Task goal »
Look through the records below for the line with "blue-coloured tabletop lamp <201, 191, 244, 271>". Return that line and each one after it up to and including the line with "grey cooling fan", exactly.

Records from a collection
=-=-=
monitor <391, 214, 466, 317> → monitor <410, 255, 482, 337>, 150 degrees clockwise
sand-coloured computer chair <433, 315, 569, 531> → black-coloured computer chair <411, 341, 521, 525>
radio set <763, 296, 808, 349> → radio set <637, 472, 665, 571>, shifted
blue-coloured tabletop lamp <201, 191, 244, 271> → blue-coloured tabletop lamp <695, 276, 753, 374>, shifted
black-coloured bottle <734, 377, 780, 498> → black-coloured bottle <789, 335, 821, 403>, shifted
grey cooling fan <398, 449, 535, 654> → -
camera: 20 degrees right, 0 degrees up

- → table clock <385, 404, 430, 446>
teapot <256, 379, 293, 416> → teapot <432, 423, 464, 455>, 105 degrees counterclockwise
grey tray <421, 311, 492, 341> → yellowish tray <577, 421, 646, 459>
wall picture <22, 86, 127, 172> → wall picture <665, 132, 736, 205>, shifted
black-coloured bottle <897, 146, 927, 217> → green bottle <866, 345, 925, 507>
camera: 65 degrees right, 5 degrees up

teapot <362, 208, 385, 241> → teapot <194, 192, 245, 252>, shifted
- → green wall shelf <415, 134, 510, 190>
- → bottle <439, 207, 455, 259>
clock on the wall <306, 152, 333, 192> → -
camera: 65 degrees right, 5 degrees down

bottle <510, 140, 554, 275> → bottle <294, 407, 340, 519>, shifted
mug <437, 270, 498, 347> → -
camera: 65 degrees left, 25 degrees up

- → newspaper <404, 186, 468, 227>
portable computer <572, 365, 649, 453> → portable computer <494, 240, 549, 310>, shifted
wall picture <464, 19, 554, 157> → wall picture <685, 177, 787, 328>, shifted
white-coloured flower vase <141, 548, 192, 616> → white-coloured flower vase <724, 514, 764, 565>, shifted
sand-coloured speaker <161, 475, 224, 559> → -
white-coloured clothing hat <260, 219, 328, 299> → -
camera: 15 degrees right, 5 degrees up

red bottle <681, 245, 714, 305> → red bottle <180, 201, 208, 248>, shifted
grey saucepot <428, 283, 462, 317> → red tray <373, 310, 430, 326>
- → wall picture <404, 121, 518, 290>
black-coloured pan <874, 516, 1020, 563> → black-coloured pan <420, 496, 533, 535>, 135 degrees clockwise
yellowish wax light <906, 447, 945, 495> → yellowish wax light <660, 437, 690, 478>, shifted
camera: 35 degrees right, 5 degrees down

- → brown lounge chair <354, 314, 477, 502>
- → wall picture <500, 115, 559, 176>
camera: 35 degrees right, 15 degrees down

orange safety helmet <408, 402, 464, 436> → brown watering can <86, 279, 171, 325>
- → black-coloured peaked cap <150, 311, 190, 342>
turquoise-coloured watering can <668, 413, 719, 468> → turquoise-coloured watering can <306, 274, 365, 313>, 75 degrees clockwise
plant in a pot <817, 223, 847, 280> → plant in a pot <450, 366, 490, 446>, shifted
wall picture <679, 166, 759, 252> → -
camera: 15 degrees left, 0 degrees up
=-=-=
Reply to the exercise »
blue-coloured tabletop lamp <201, 191, 244, 271> → blue-coloured tabletop lamp <695, 276, 753, 374>, shifted
black-coloured bottle <734, 377, 780, 498> → black-coloured bottle <789, 335, 821, 403>, shifted
grey cooling fan <398, 449, 535, 654> → -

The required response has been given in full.